**How to complete this task:** Your answer should be one number, the count of lines in the entries holding the word "present".

**Source material:**
###
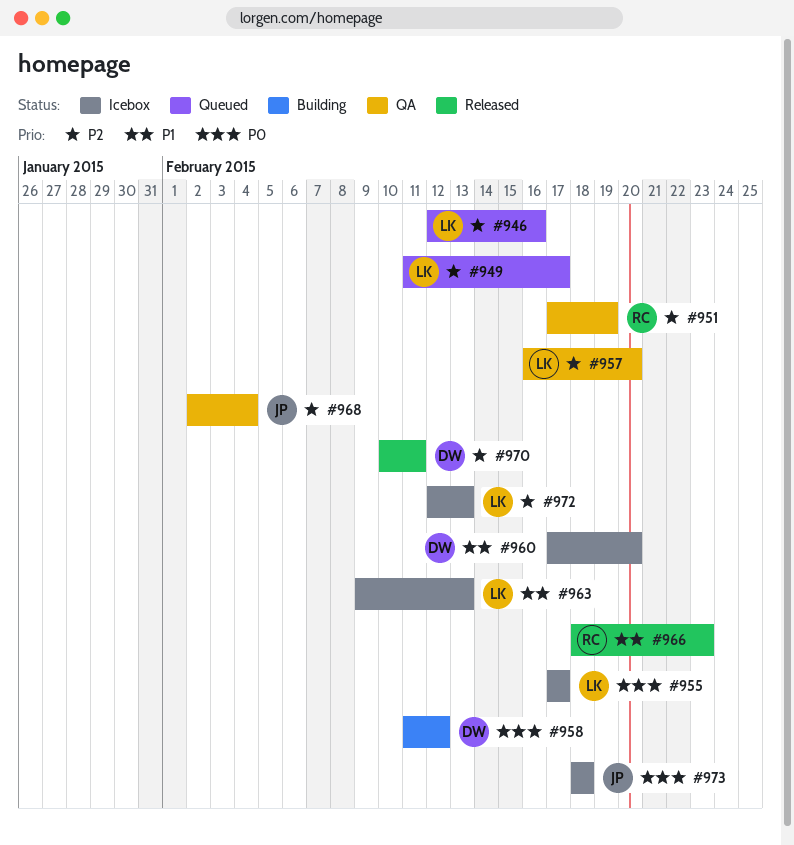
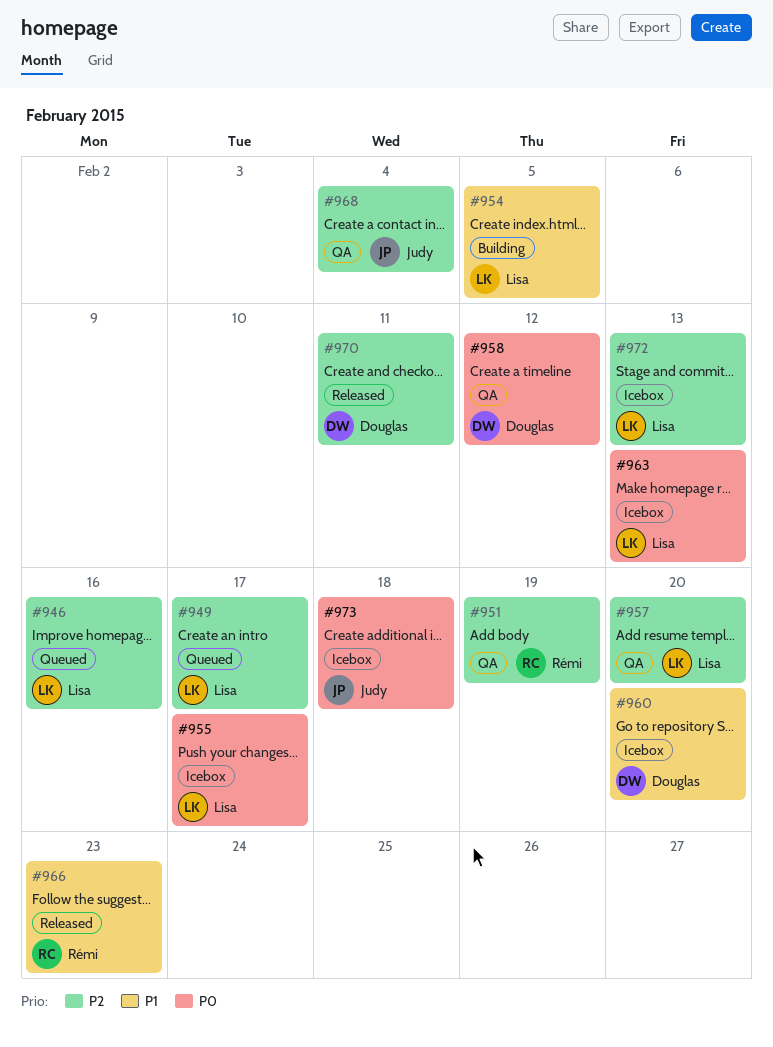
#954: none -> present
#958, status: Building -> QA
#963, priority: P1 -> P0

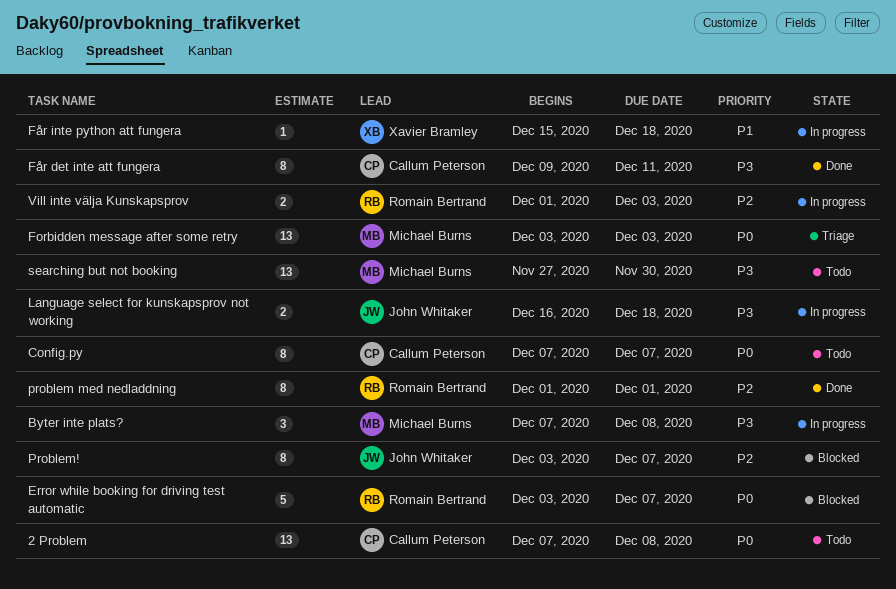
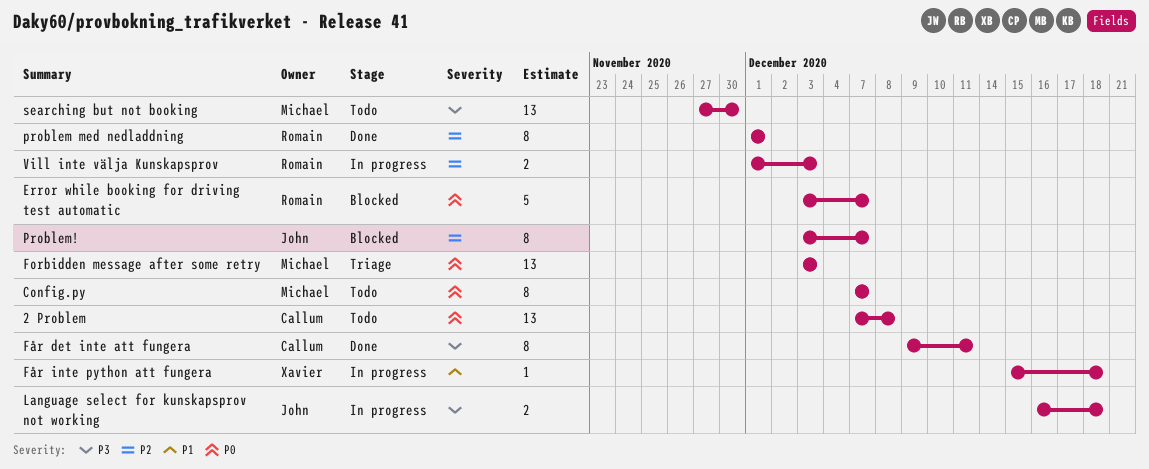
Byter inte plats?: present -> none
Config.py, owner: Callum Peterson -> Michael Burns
###
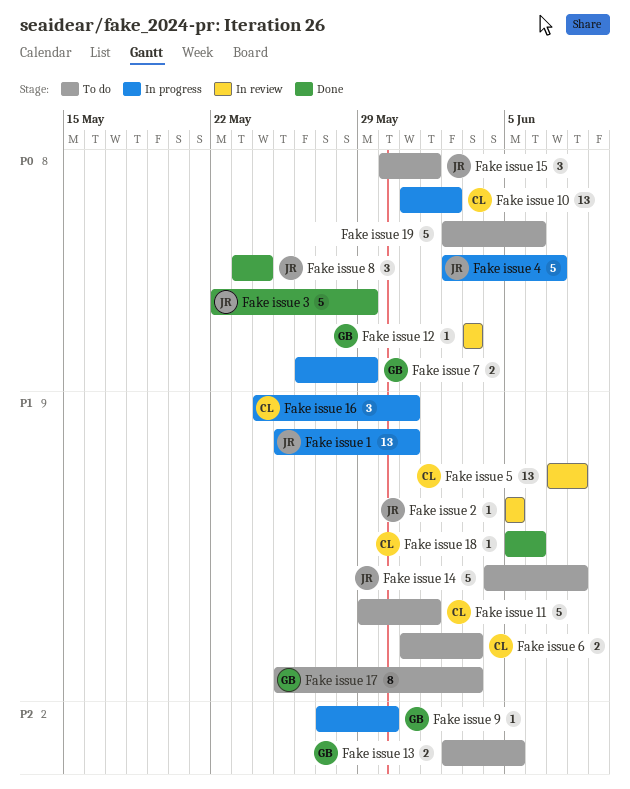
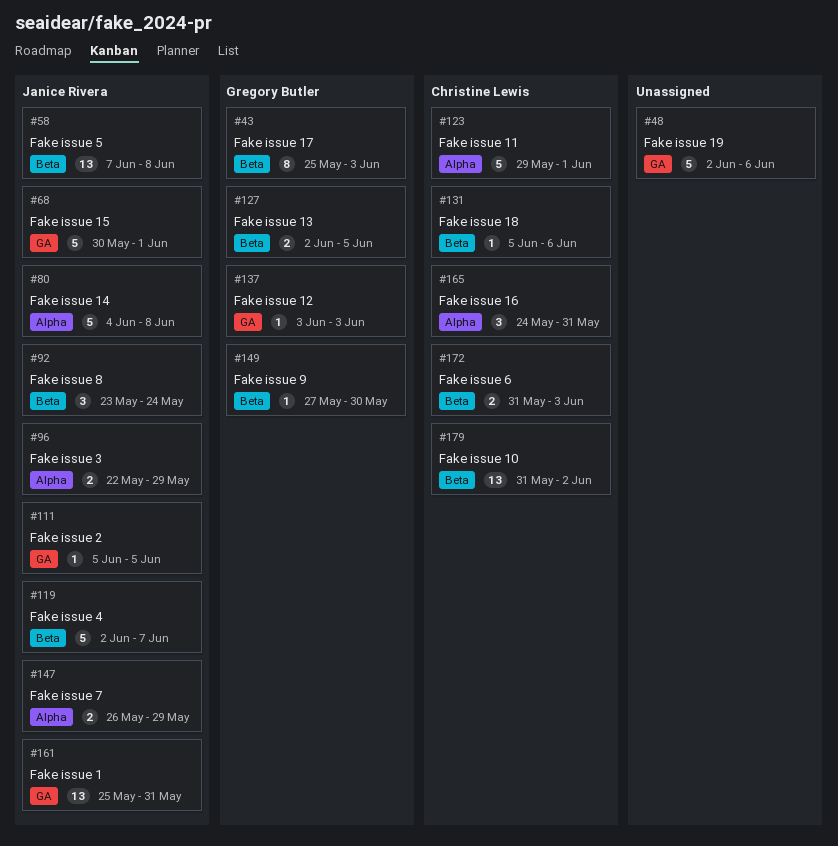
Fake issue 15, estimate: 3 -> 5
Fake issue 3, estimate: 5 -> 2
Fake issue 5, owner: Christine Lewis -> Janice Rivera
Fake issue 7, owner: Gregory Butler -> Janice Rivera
###
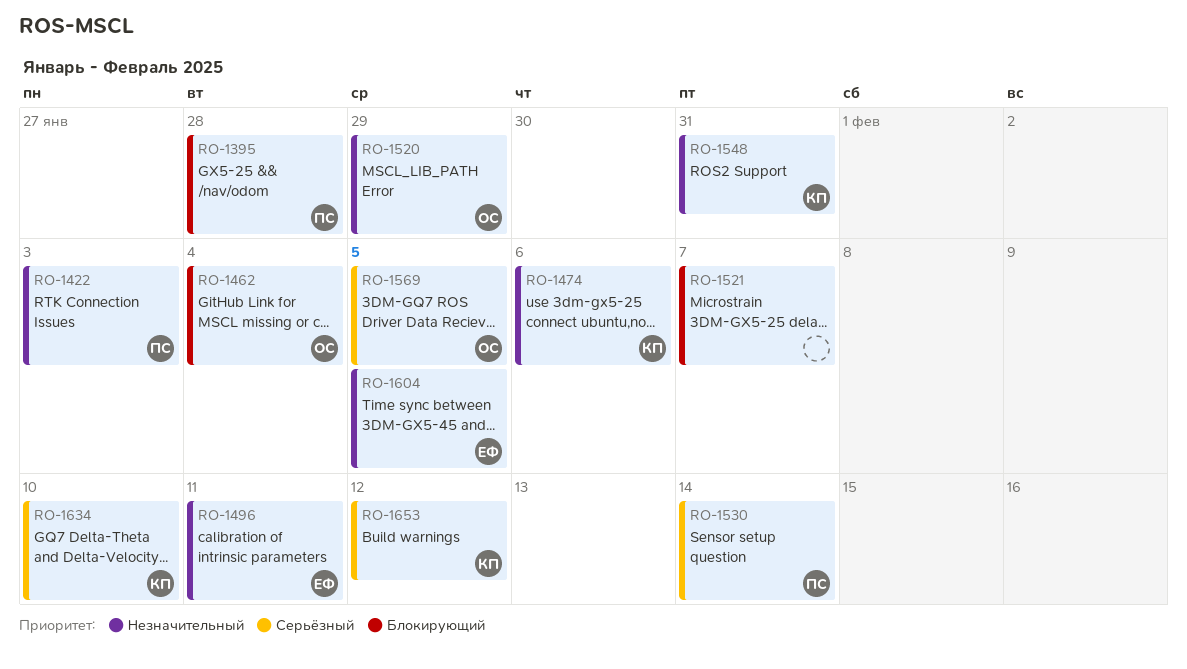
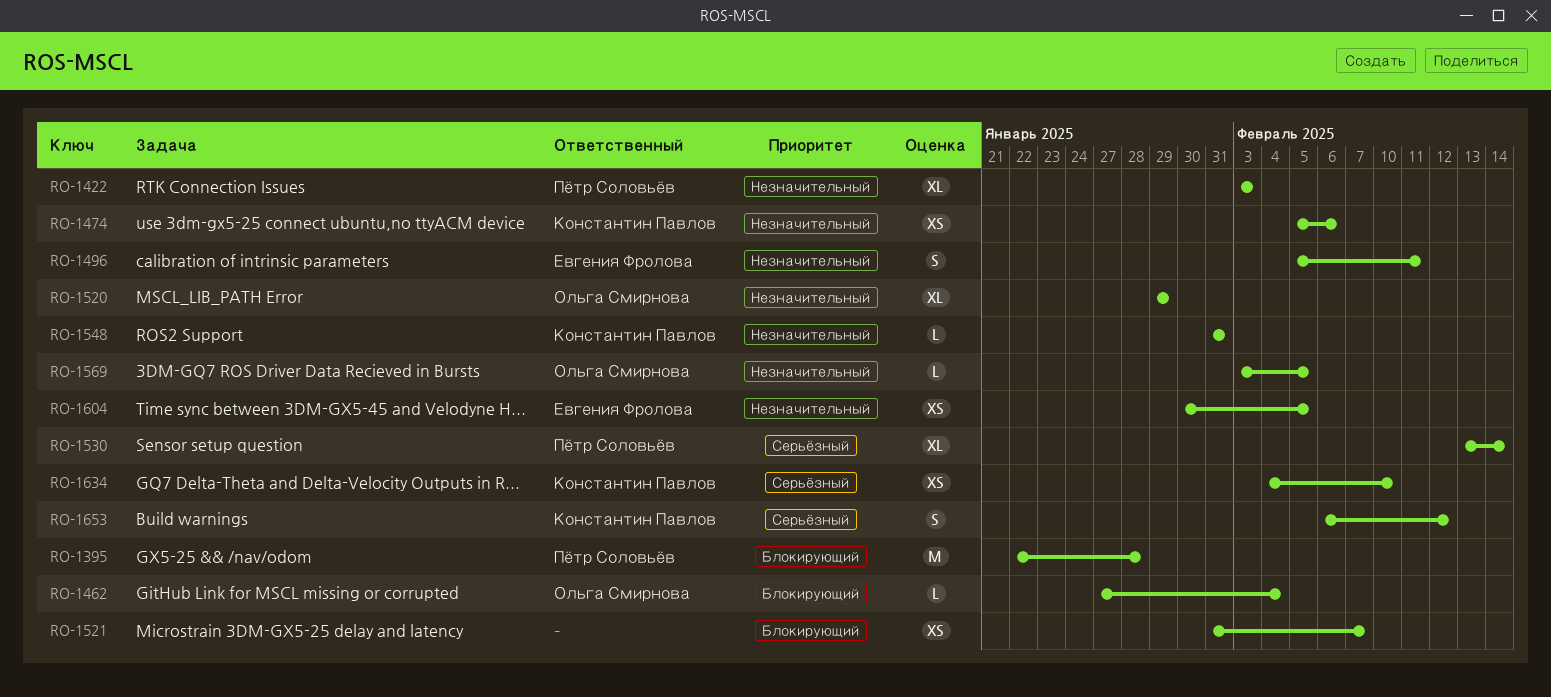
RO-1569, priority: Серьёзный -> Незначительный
###
**Problem solution:** 2